5. Release the Backup Lock

Call the persistent-lock/release-backup-lock endpoint, passing back the PersistentLockId that you received in step 1. For example (replace the serialised PersistentLockId with your own from step 1):

$ curl -X POST --header 'content-type: application/json' '<product-base-url>/persistent-lock/release-backup-lock' -d '"9dbae91b-a35c-4938-82fe-58fb31772738"'

Restoring from a Backup

The steps of a restore are assumed to be run entirely offline and on a complete empty key value service, i.e. if you’re running against Cassandra, the keyspace being used should not exist and no other processes should attempt to create or interact with that keyspace during the duration of this process.

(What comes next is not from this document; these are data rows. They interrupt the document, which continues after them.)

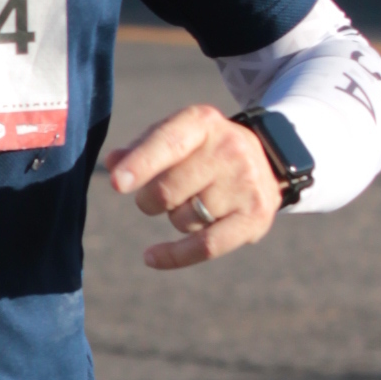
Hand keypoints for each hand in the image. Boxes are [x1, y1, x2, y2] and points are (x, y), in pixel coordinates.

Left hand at [103, 104, 284, 269]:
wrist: (267, 160)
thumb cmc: (204, 149)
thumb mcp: (175, 136)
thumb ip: (141, 148)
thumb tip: (113, 162)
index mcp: (202, 122)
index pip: (167, 143)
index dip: (140, 164)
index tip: (116, 183)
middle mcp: (229, 148)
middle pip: (167, 190)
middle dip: (151, 200)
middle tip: (160, 195)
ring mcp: (245, 182)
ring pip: (183, 219)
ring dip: (176, 217)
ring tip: (194, 201)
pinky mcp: (255, 215)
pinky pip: (204, 246)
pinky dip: (174, 256)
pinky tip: (152, 257)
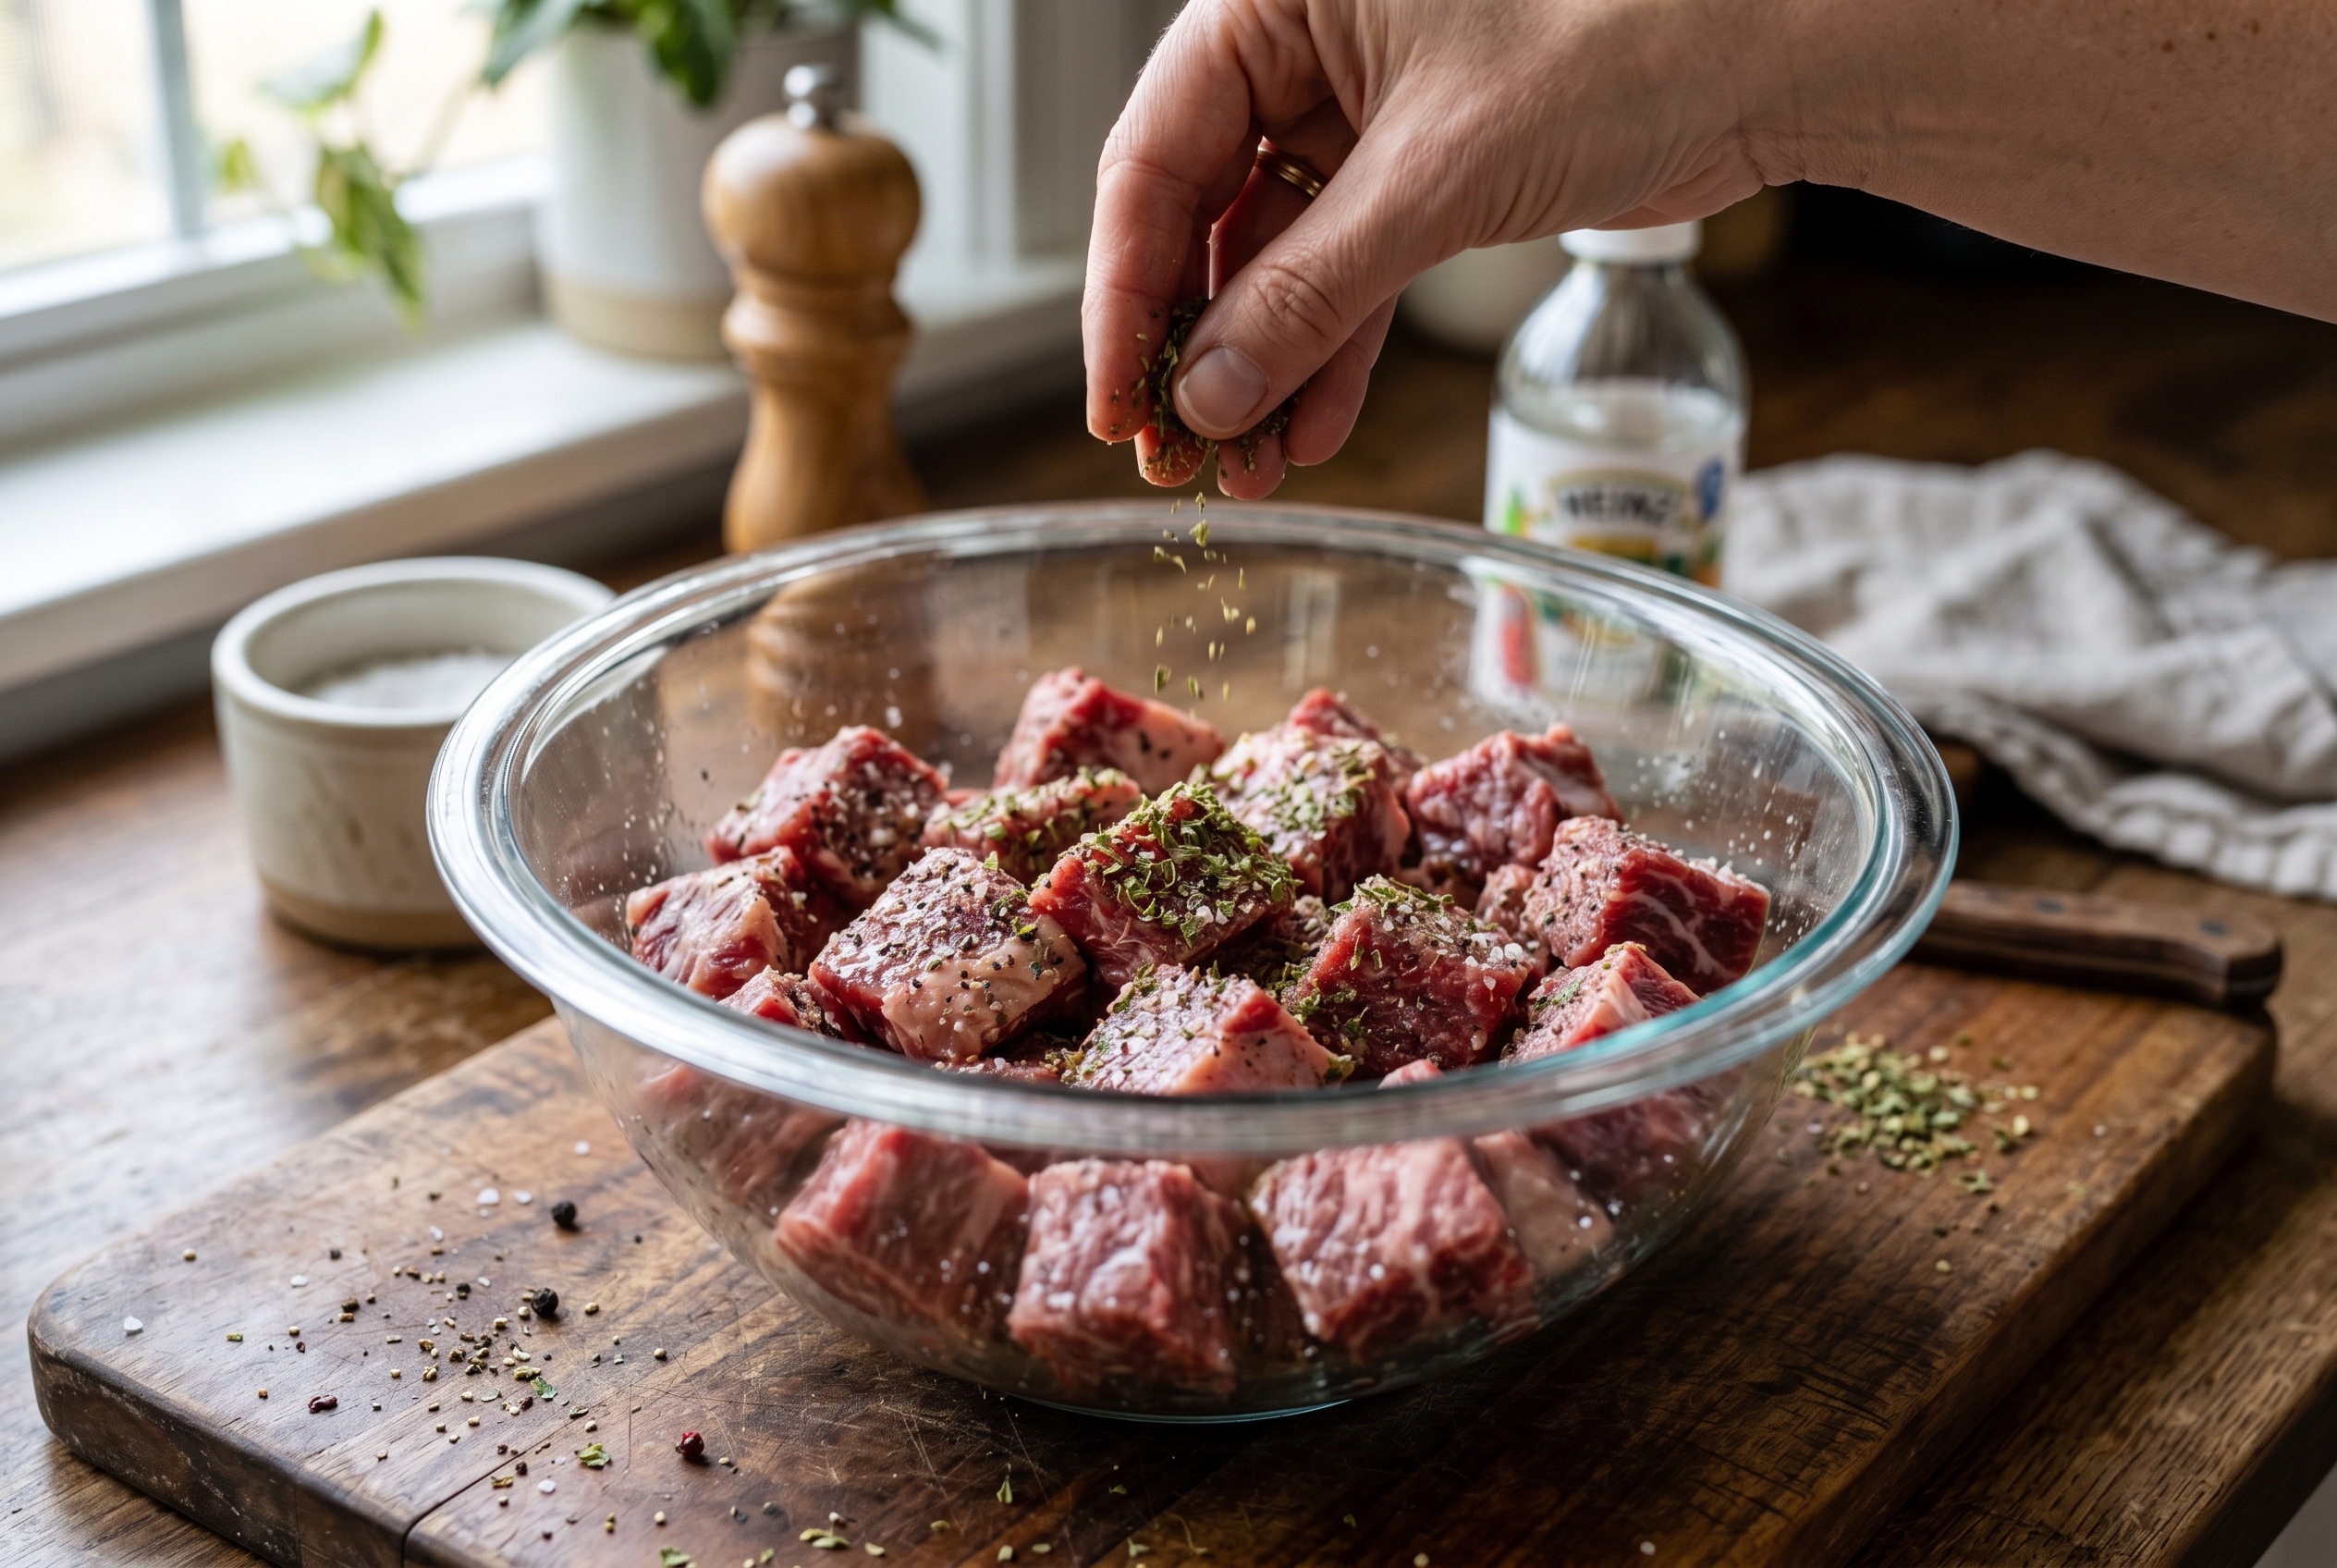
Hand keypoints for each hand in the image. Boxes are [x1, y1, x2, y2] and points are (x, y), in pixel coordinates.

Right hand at [1082, 0, 1788, 497]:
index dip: (1124, 295)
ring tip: (1246, 471)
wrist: (1766, 51)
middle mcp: (1300, 46)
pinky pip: (1346, 275)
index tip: (1117, 403)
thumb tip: (1209, 395)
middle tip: (1174, 455)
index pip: (1149, 158)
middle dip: (1196, 348)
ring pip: (1273, 260)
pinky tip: (1310, 433)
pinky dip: (1331, 354)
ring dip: (1262, 371)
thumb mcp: (1436, 177)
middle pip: (1199, 217)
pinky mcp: (1416, 169)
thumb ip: (1308, 294)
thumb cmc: (1620, 37)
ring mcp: (1356, 112)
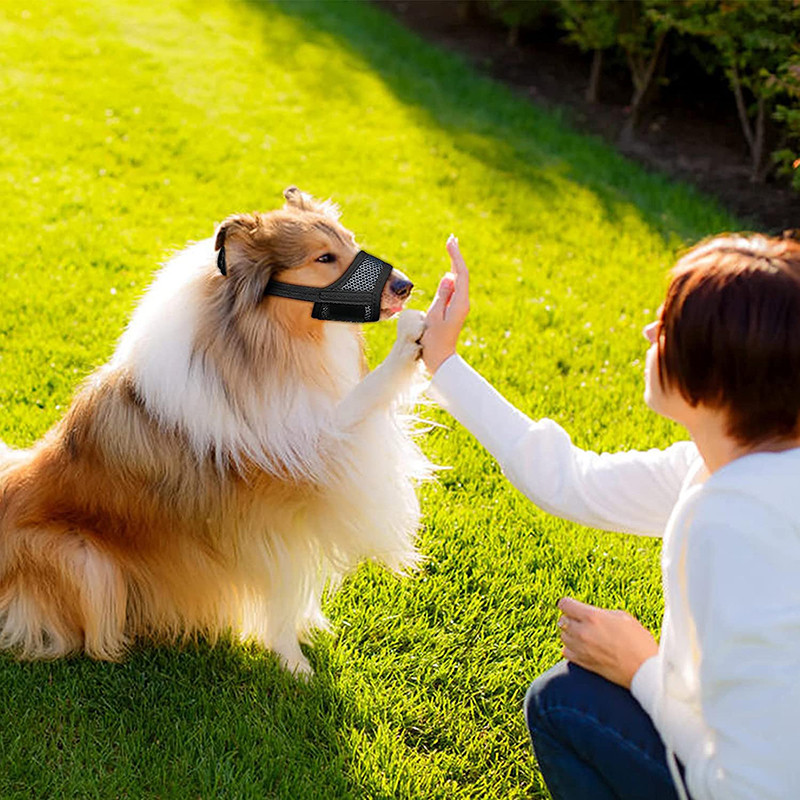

First, restore your underlying key value service. As mentioned above, there are concerns around your underyling storage not being consistent across its distributed nodes. In particular, we need to ensure a consistent view of atlas’ _transactions table in order to provide a guarantee that our restore process happens correctly. The actual steps to ensure this will vary between systems, but for cassandra this simply means running a full repair of that table on every node in your cluster. An example of this on a single node is:

$ ./bin/nodetool repair --partitioner-range --full -- <atlas-keyspace> _transactions

Next, we want to clean out any transactions that were committed after our backup timestamp by deleting them from our _transactions table:

$ ./bin/atlasdb --config <config-file> --config-root <path-to-atlas-block> timestamp clean-transactions --file <backup-directory>/backup.timestamp

Finally, we fast-forward the timstamp service to the fast-forward timestamp to ensure that any future transactions we perform don’t use a timestamp that could have potentially been used and written data to during the time after we took the backup timstamp but before our backup of our underlying kvs completed:

$ ./bin/atlasdb --config <config-file> --config-root <path-to-atlas-block> timestamp fast-forward --file <backup-directory>/fast-forward.timestamp

The AtlasDB restore is now complete.